Du point de vue acadien, le règne de Michel Cormier peut être considéré comme un échec. Il ne s’est pas opéré le changement de culture et de mentalité rêvé et espéré. Alors que les progrès ont été notables à la radio et même dans le secteur du divertissement (avec des séries télé tournées en Acadie), la présence des communautés francophones hors Québec est restée minime à l’extérieur des bulletins de nouvelles régionaux.
Nous n’aurions pas dû être surpris.

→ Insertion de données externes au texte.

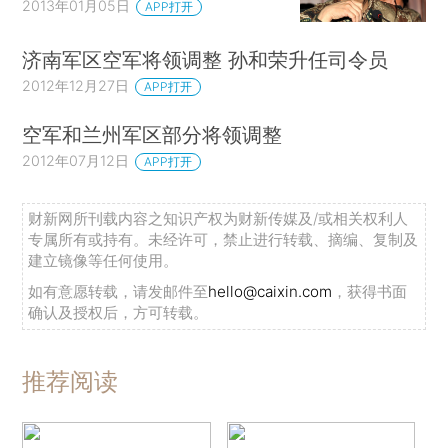
2013年01月05日
APP打开
济南军区空军将领调整 孙和荣升任司令员
2012年12月27日
APP打开
空军和兰州军区部分将领调整
2012年07月12日
APP打开
财新网所刊载内容之知识产权为财新传媒及/或相关权利人
专属所有或持有。未经许可，禁止进行转载、摘编、复制及
建立镜像等任何使用。
如有意愿转载，请发邮件至
hello@caixin.com
，获得书面
确认及授权后，方可转载。
推荐阅读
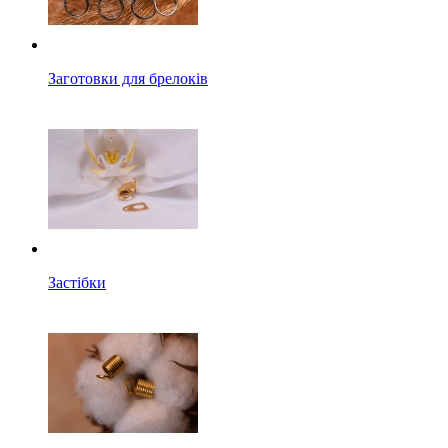
Заготовки для брелоків
Застібки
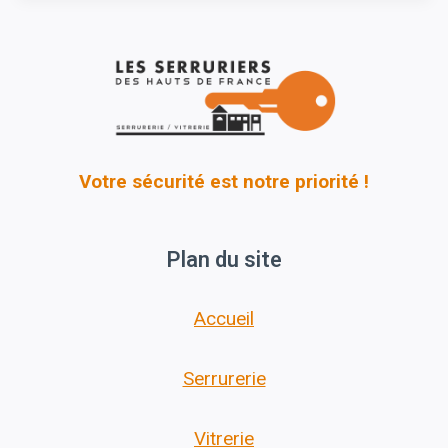
Votre sécurité est notre priorité !
Plan du site
Accueil
Serrurerie
Vitrerie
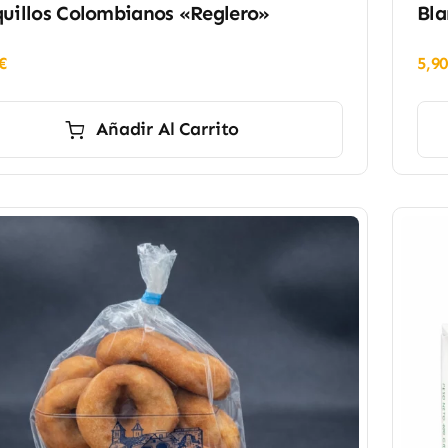
uillos Colombianos «Reglero»
Bla
€
5,9
Añadir Al Carrito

En 2011, alors qu’il était encore à Radio-Canada Acadie, M. Cormier avait déclaré dans nos pages que «si on calcule seulement la présence acadienne au Téléjournal de 22h où il y a de la place pour huit reportages sur tout le monde, c’est évident que l’Acadie ne sera pas là très souvent».
Il a quand même réussi de bons coups. La crédibilité du service de l’information a été préservée pendant une période où les compressions budgétaires ont été nombreuses, en raison du gel de financement imposé par le gouvernement Harper.
Radio-Canada a entrepris de rechercher un remplaçant. Peu importe qui sera l’heureux élu, nous ne ferons pas l’erreur cette fois-ci d’attendre un virage de sa part.
Dans six mois, le Nouveau-Brunswick sera en pleine campagne électorale. Ceux et celles qui croient qu’elle obtiendra à RDI ou au Téléjournal national le quart de la couverture qui a été réservée aux péripéties de Martine Ouellet et du Bloc québécois dans les dernières semaines rêvent en couleurs.